London Stock Exchange facing deepening problems

UK market has seen slew of big name firms drop their listing in recent months

If you thought the old Irish Stock Exchange had problems, spare a thought for its London counterpart.

Euronext Dublin, as the Irish market is now known, may be seeing a slew of big firms drop their listing, but at least it has never been one of the big markets in Europe. The London Stock Exchange, of course, has historically been the most important public market in Europe, if not the world. Now it is facing a crisis of confidence. Company after company is either dropping its London listing or deciding not to list there in the first place.
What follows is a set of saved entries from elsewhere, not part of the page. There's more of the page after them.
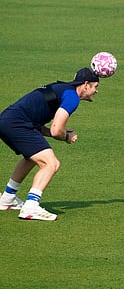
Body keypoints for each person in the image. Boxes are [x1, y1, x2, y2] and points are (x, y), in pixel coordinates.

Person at [0, 68, 100, 221]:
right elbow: (56, 130)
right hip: (18, 124)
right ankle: (31, 207)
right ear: (86, 84)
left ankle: (7, 198)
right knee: (51, 164)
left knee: (32, 157)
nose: (96, 91)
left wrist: (60, 131)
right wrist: (66, 136)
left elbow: (40, 124)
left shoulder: (62, 89)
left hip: (8, 121)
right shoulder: (72, 97)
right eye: (95, 87)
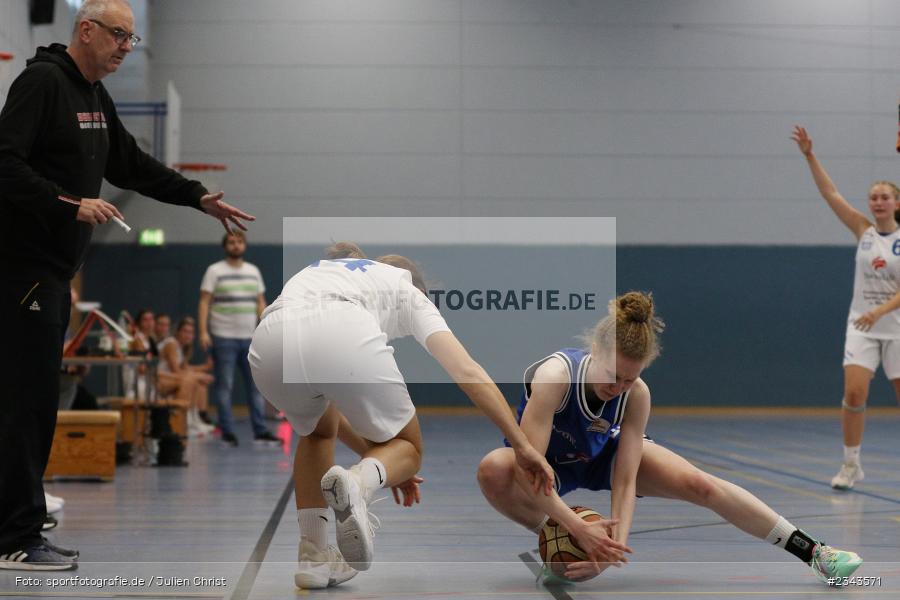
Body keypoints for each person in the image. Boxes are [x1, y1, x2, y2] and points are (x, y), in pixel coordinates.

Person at [0, 0, 255, 570]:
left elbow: (131, 164)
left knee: (37, 405)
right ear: (85, 30)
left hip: (55, 273)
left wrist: (195, 196)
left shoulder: (94, 96)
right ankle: (15, 537)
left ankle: (19, 521)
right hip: (22, 271)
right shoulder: (42, 82)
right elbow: (4, 163)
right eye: (118, 34)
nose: (124, 46)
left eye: (131, 40)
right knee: (27, 405)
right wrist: (69, 203)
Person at [248, 242, 611, 589]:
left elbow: (332, 421)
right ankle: (358, 485)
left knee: (316, 432)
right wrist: (521, 445)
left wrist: (384, 464)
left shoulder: (330, 271)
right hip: (340, 328)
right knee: (410, 446)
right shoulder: (407, 292)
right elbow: (468, 372)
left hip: (268, 341)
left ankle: (312, 557)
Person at [477, 292, 863, 585]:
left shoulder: (636, 394)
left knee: (701, 484)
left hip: (598, 456)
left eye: (630, 378)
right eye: (612, 375)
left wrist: (613, 548)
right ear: (594, 351)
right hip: (545, 465)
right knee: (494, 469)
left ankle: (815, 553)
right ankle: (553, 539)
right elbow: (532, 471)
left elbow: (625, 480)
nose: (619, 386)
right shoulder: (556, 377)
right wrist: (576, 530)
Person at [791, 126, 900, 490]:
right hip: (862, 325)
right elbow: (831, 193)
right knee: (854, 393)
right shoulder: (863, 230)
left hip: (894, 324)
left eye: (884, 197)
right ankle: (851, 464)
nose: (878, 202)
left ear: (896, 203)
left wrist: (881, 311)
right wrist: (810, 155)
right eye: (873, 197)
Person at [198, 231, 280, 447]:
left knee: (256, 387)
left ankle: (260, 430)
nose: (236, 245)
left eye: (239, 241)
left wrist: (265, 326)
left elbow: (260, 301)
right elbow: (204, 302)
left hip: (250, 338)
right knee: (225, 386)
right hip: (223, 336)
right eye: (232, 242)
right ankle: (227, 431)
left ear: (244, 245)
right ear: (225, 246)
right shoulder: (214, 271)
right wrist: (203, 332)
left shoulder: (253, 271)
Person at [158, 317, 216, 436]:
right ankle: (183, 423)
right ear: (178, 332)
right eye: (185, 331)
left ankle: (195, 419)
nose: (188, 335)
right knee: (189, 381)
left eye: (191, 332)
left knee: (199, 383)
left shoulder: (180, 347)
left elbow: (186, 369)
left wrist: (204, 369)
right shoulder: (171, 344)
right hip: (158, 381)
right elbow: (176, 371)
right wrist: (199, 375)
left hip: (170, 379)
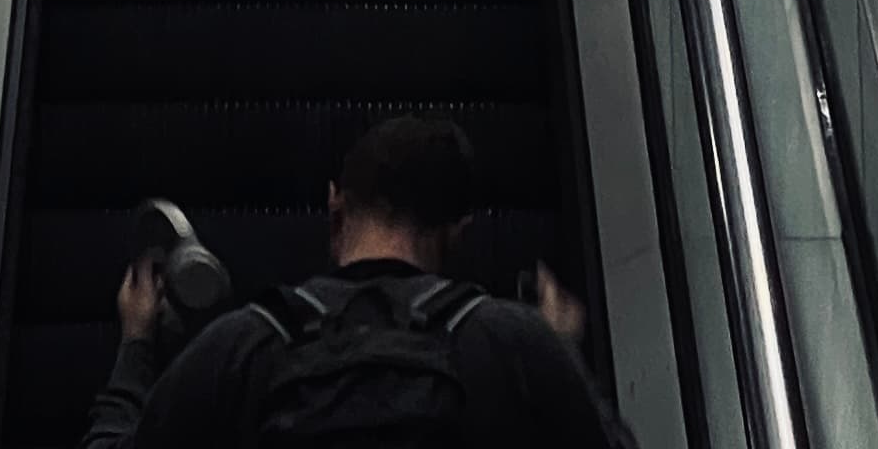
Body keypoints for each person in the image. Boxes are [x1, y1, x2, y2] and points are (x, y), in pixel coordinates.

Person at [78, 113, 632, 449]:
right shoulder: (515, 345)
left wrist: (136, 344)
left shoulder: (241, 346)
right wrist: (564, 355)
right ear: (457, 233)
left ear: (334, 206)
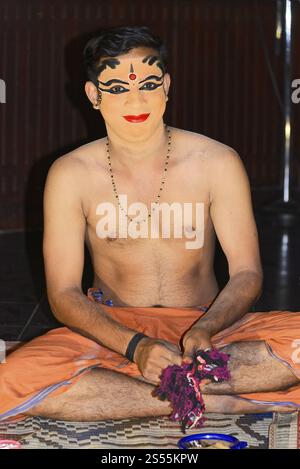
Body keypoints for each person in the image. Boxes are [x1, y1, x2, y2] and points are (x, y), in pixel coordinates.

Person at [1, 26, 300, 423]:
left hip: (208, 329)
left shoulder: (216, 162)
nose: (136, 100)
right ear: (94, 95)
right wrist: (136, 347)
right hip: (110, 331)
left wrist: (206, 328)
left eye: (148, 83)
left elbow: (247, 273)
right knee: (12, 378)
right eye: (118, 88)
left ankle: (149, 389)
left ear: (167, 86)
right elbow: (63, 294)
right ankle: (214, 398)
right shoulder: (70, 174)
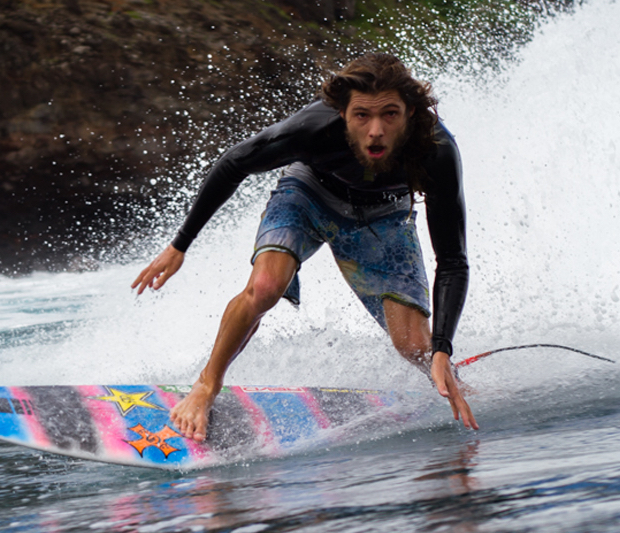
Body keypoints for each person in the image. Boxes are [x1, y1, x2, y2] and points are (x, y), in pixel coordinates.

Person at [132, 53, 477, 441]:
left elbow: (452, 261)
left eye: (390, 115)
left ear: (411, 112)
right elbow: (233, 163)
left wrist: (442, 348)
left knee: (417, 346)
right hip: (308, 195)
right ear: (342, 113)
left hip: (383, 217)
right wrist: (181, 244)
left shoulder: (436, 150)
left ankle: (456, 383)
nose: (376, 130)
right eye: (362, 115)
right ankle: (206, 385)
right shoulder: (312, 130)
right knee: (264, 287)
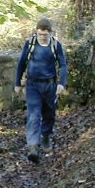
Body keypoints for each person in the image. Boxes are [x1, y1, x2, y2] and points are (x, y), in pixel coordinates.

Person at [14, 17, 68, 164]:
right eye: (40, 34)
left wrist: (62, 83)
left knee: (49, 113)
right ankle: (33, 146)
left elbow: (63, 65)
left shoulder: (55, 45)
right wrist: (17, 82)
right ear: (36, 33)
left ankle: (46, 136)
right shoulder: (30, 44)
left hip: (50, 85)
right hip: (33, 85)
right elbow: (21, 63)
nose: (42, 37)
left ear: (50, 33)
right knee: (34, 115)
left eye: (45, 35)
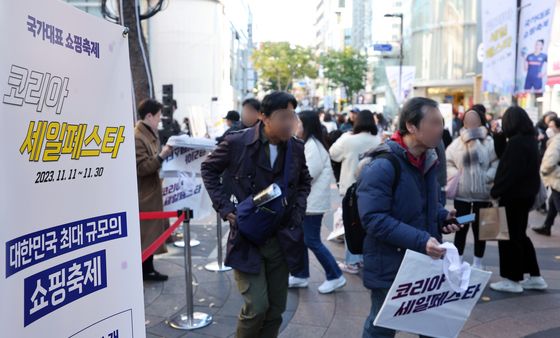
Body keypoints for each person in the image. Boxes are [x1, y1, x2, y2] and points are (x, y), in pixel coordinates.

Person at [201, 91, 311, 338]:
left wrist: (297, 212)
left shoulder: (295, 148)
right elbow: (208, 168)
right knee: (257, 307)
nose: (289, 123)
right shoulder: (237, 142)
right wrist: (226, 209)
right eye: (283, 116)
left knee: (276, 309)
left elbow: (304, 181)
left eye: (292, 116)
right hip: (247, 236)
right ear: (263, 117)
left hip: (281, 237)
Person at [357, 97, 461, 338]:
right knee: (382, 325)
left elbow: (423, 205)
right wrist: (421, 240)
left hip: (424, 260)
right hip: (390, 262)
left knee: (431, 322)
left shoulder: (428, 159)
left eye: (441, 122)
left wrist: (441, 216)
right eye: (434, 123)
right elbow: (373, 219)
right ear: (412, 127)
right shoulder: (382, 165)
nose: (441, 129)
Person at [490, 106, 547, 293]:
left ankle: (512, 279)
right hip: (524, 197)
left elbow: (511, 172)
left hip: (512, 197)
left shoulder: (517, 143)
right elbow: (505, 157)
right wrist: (499, 138)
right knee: (520, 236)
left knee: (508, 238)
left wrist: (496, 190)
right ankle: (535, 276)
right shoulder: (528, 141)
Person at [288, 111, 346, 293]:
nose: (294, 126)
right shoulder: (309, 144)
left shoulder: (312, 146)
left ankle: (335, 275)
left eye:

On Wednesday Tui Travel, Europe’s biggest tour operator, said it was considering whether to delist from the London market.

It won’t be the last. FTSE 100 mainstay CRH shifted its main listing to New York and left only a secondary listing in the UK this year, while other index members Smurfit Kappa and Flutter Entertainment are both seen as likely to leave sooner rather than later. Smurfit has already made its intentions clear if a merger with US firm WestRock goes through, while Paddy Power-owner Flutter is shifting more and more towards the US too.

But it’s not just that the London Stock Exchange is losing members, it is also the ones it’s failing to attract. Arm Holdings, a British chipmaker and national champion, decided earlier this year to go public in New York rather than London despite reportedly fierce lobbying by the British government.


The mood music around the London Stock Exchange is now grim. While there are a number of possible reforms mooted to help arrest the decline – combining smaller pension funds so they would be less conservative and invest heavily in equities, for example, or relaxing rules about how much control a company founder can retain in a listing – the London market is facing a deeper problem.

A generation ago it would nearly have been unthinkable to drop a London listing. Since Brexit numerous European firms have left and prospered, thus removing a critical barrier to firms departing. The London Stock Exchange is now fighting a trend as much as day-to-day issues for its members. It’s a problem that won’t be easily solved.